Stalky & Co. pp. 217-8)

And the young Kipling wrote himself, experimenting with styles and language and themes, borrowing from many other writers, expressing his feelings about the world around him, finding his own voice, determined that he would become a published poet. But even as a schoolboy he realised the competitive and vicious world he was planning to conquer.

Notes on the Text

[Title]

Envy, Hatred, and Malice This is an echo of Romans Chapter 1, verse 29, elsewhere in the King James Bible. Also in the Litany in the Book of Common Prayer used in the Church of England, a form of ceremonial prayer where the Priest says or sings various requests to which the congregation reply:

From all blindness of heart; from pride, vain-glory, and hypocrisy; from envy, hatred, and malice, and all uncharitableness,
Good Lord, deliver us.

 

[line 1] Such an One So and So, someone. A phrase used of a person whose name is not known.
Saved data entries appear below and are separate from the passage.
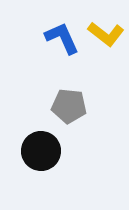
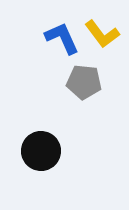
yellow L-shape: moved 4 px left; rotated 15 degrees clockwise
gray pentagon: moved 15 px right, 24 px up
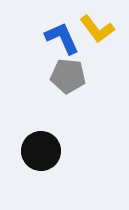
yellow L-shape: moved 5 px left, 5 px up
gray pentagon: moved 16 px left, 6 px up
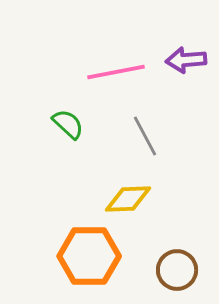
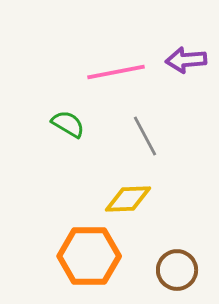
green semicircle: rotated 12 degrees counterclockwise
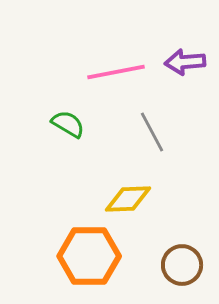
purple arrow: moved 1 px left, 2 px down
gray line: moved 7 px right, 4 px up
brown circle: moved 5 px right, 5 px up
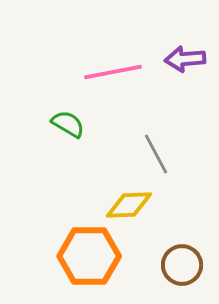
purple arrow: moved 3 px up
pink line: moved 3 px left
gray line: moved 4 px right, 22 px down
yellow diamond: moved 1 px right, 6 px down
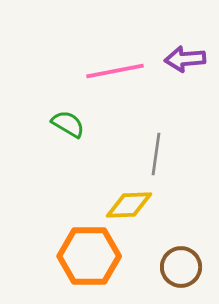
pink line: moved 2 px right, 1 px up
gray line: rotated 36 degrees clockwise
brown circle: moved 1 px left, 2 px down
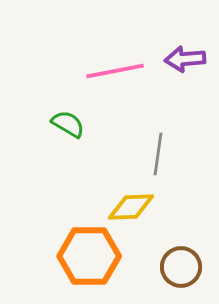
gray line: moved 2 px right
yellow diamond: moved 2 px right, 2 px down
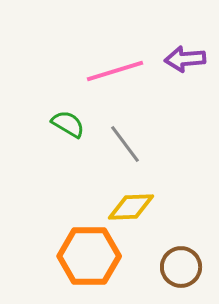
pink line: rotated 6 degrees counterclockwise
gray line: moved 33 px left, 10 px up; rotated 45 degrees counterclockwise
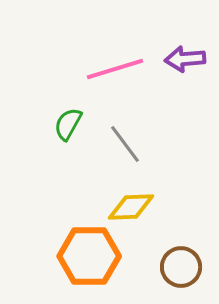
pink line: moved 2 px up
green semicircle: rotated 92 degrees counterclockwise
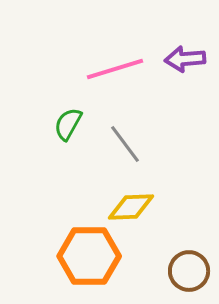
brown circle: moved 8 px right, 4 px down
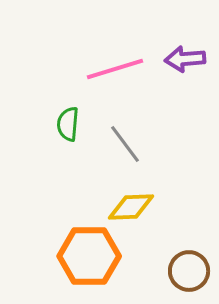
green semicircle: rotated 24 degrees counterclockwise
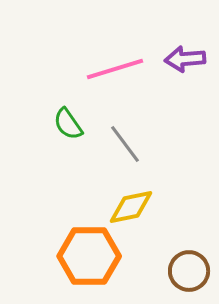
green semicircle: rotated 40 degrees counterclockwise
yellow diamond: rotated 9 degrees counterclockwise
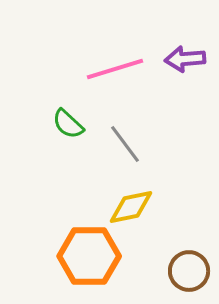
green semicircle: rotated 12 degrees counterclockwise
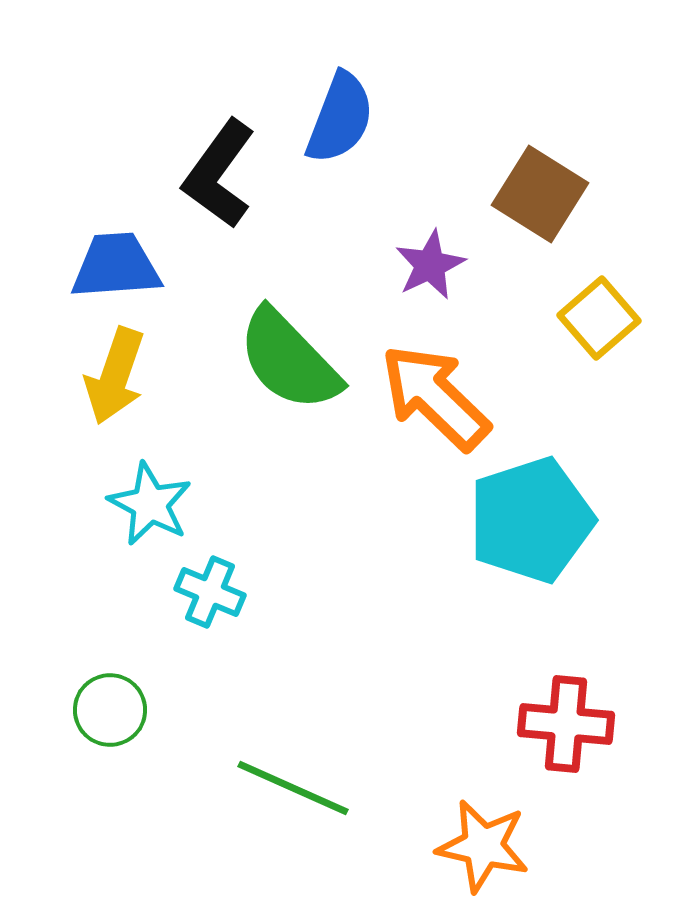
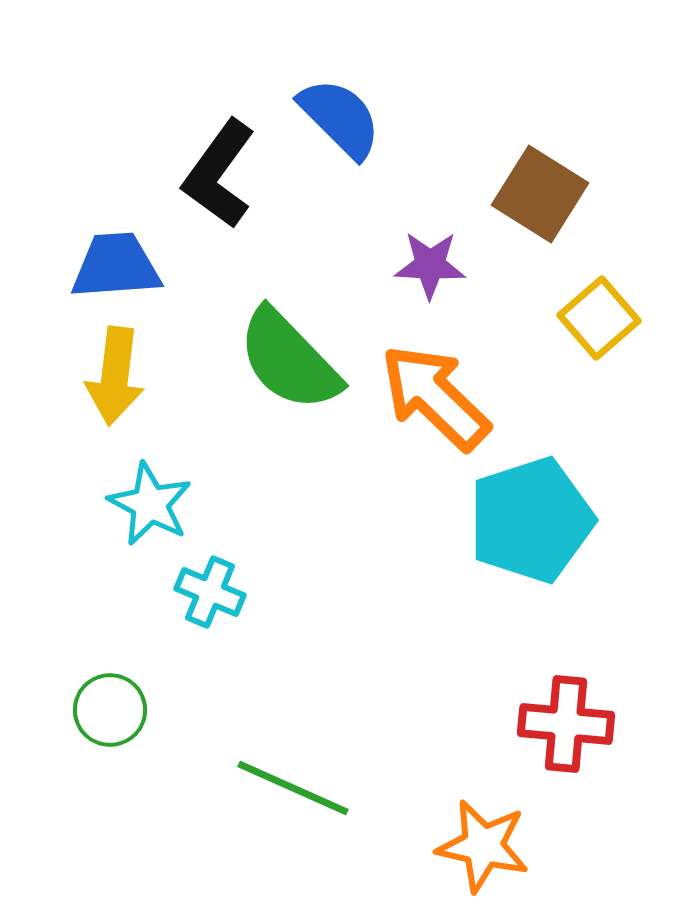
blue semicircle: rotated 66 degrees counterclockwise
purple star: rotated 28 degrees clockwise
yellow arrow: rotated 12 degrees counterclockwise
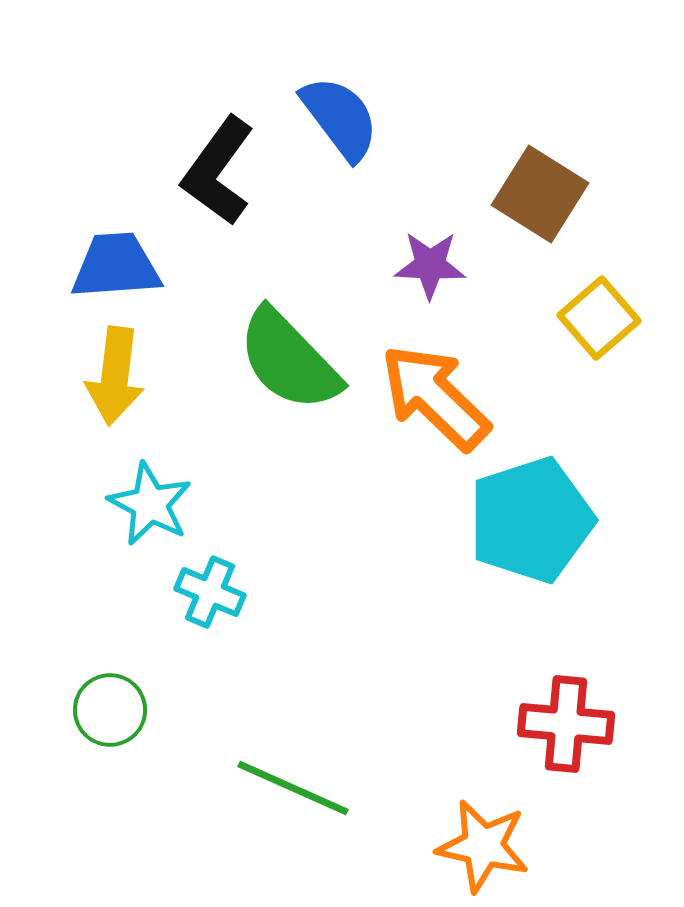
blue semicircle: rotated 8 degrees clockwise
black L-shape: moved 1 px left, 3 px up
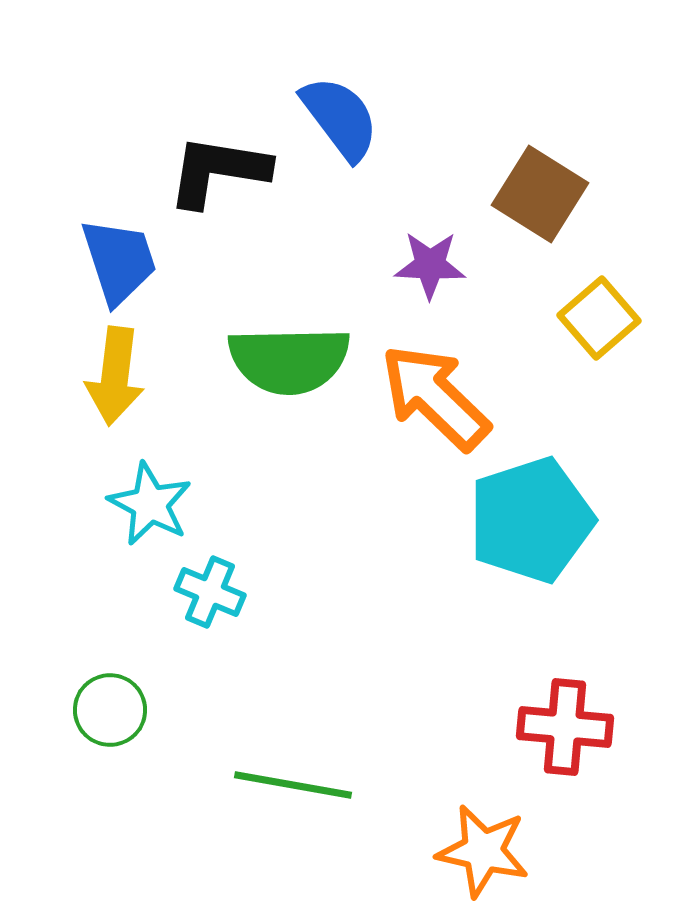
black L-shape: rotated 63 degrees clockwise
blue trapezoid: moved 3 px right, 5 px up; rotated 76 degrees clockwise
green semicircle: rotated 47 degrees counterclockwise
red cross: moved 1 px left, 3 px down
green line: moved 3 px up; rotated 14 degrees counterclockwise
orange star: moved 5 px down
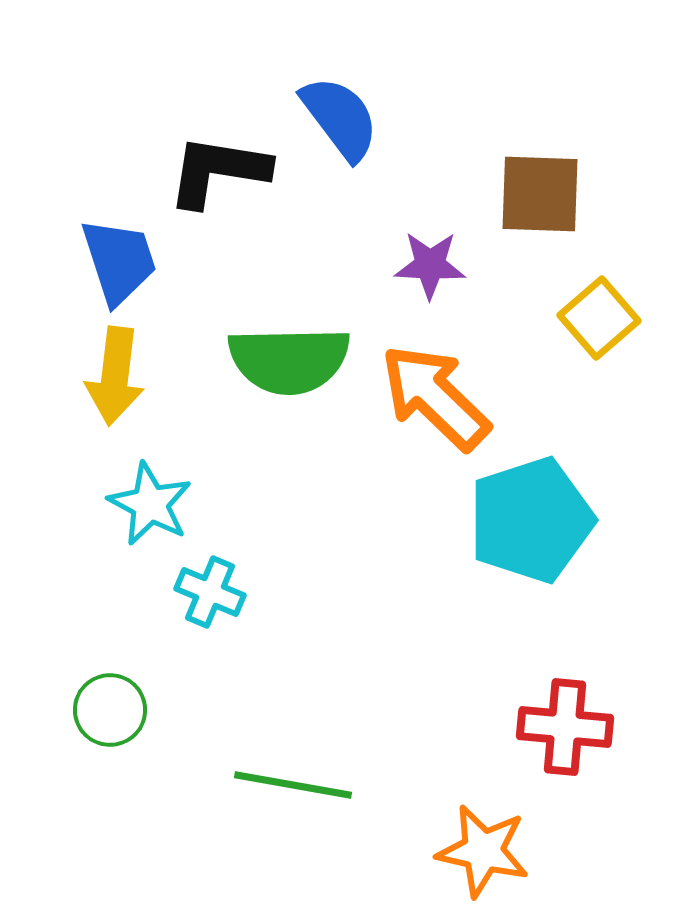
brown square: rotated 30 degrees counterclockwise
Archaic, but grammatically correct; today we would say ‘Such a one’.

Kipling uses this construction in “Little Foxes” (1909), (Actions and Reactions p. 235) :

The second claimant stooped quickly beneath the lifted hunting-crop. The village rejoiced.

“Oh, Such an one; Son of such an one,” said the Governor, prompted by the Sheikh, “learn, from the day when I send the order, to block up all the holes where Abu Hussein may hide on—thy—land!”

The light flicks ended. The man stood up triumphant.

Also in the uncollected story “Railway Reform in Great Britain” (1901):

Then the Afrits of the engines shrieked with a lamentable shrieking, and the faithful were cast into turmoil. Then came Mesrour with written bonds which he had purchased from the Afrit for money, and upon each bond was written the following verses:

‘By the merit of this white bond it is permitted to such an one, the son of such an one, to enter into such-and-such an one of my engines, and to sit in the place appointed for such as hold the white bonds, and to proceed to such-and-such a place.

In both of these cases the expression is used in converse with arabic speaking people, as a deliberat archaism.

[line 9] ‘Mid amid or amongst,

[line 11] demi-gods a late sixteenth or early seventeenth century addition to the English language to describe particularly talented people.

[line 14] chew the cud normally in ruminants (cows, deer etc.) the regurgitation of part-digested food which is returned to the mouth for further chewing. It has has become a metaphor for a long discussion or argument or consideration.

[line 18] bay-leaves wreaths of the Laurel family used in ancient times to reward distinguished soldiers, athletes, scholars, or poets.